An invited lecture given at the Taiwan Philosophical Association at Taiwan University.
Abstract
Early Chinese thinkers did not typically characterize knowledge in terms of sentential constructs nor consider these to be a fundamental constituent or theoretical foundation of knowledge. At the same time, relationships between language and knowledge were the subject of intense critical debate, in which thinkers recognized the possibility of such relations existing and the significance should they hold, but were in each case challenged by those skeptical of their generality. This paper will discuss early explorations of the relation between language and knowledge and attempt to explain why some Chinese thinkers came to be skeptical of the role that language might play in understanding and obtaining knowledge.

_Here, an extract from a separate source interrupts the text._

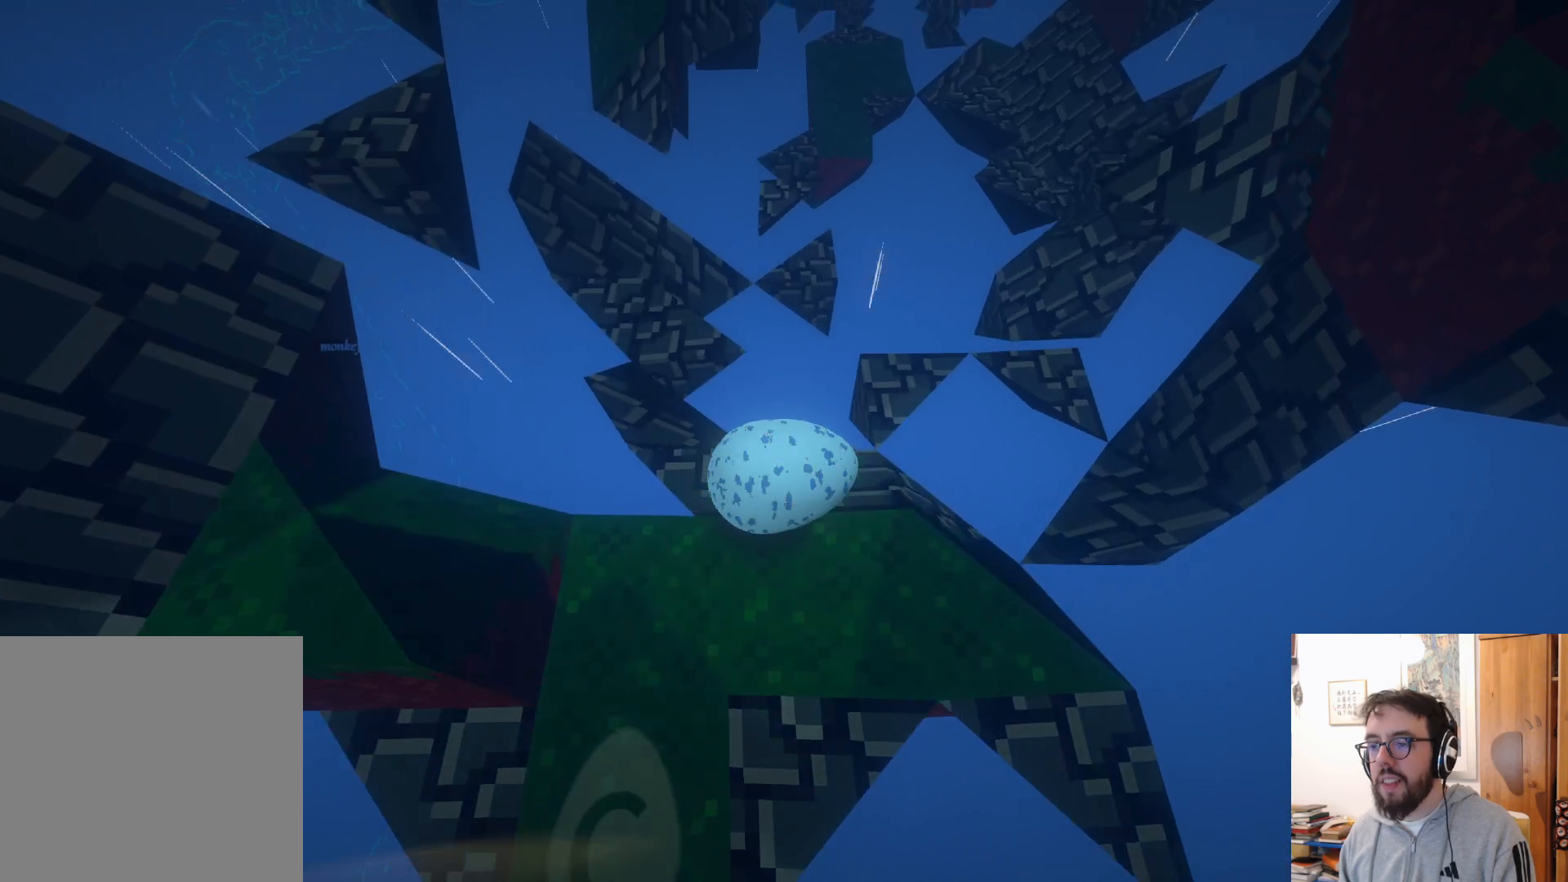
{"buttons": ["A"], "left_stick": "up", "right_stick": "center", "events": [[233, "left_stick", "up"], [400, "A", "down"]]}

I shall begin by arguing that in classical Chinese there is an important linguistic disanalogy between knowledge, truth, and belief that would weigh strongly against attempting to account for knowledge in terms of sentential constructs. Instead, knowing was more typically thought of as consisting in objectively correct action and the correct use of words. Secondly, while those with a positive view of the role of language in explaining knowledge attempted to show that there are objective standards that govern the correct use of words, they found it difficult to fully account for the claimed objectivity and uniqueness of these standards. Thirdly, though early thinkers looked for strictly formal regularities in language, in doing so they made the discovery that language does not in fact follow such formal patterns. Finally, Daoists in particular suggested that words can be intentionally used in unconventional ways that force them to take on new and seemingly incompatible interpretations in different contexts, suggesting that words may not be used in accordance with any fixed objective standards at all.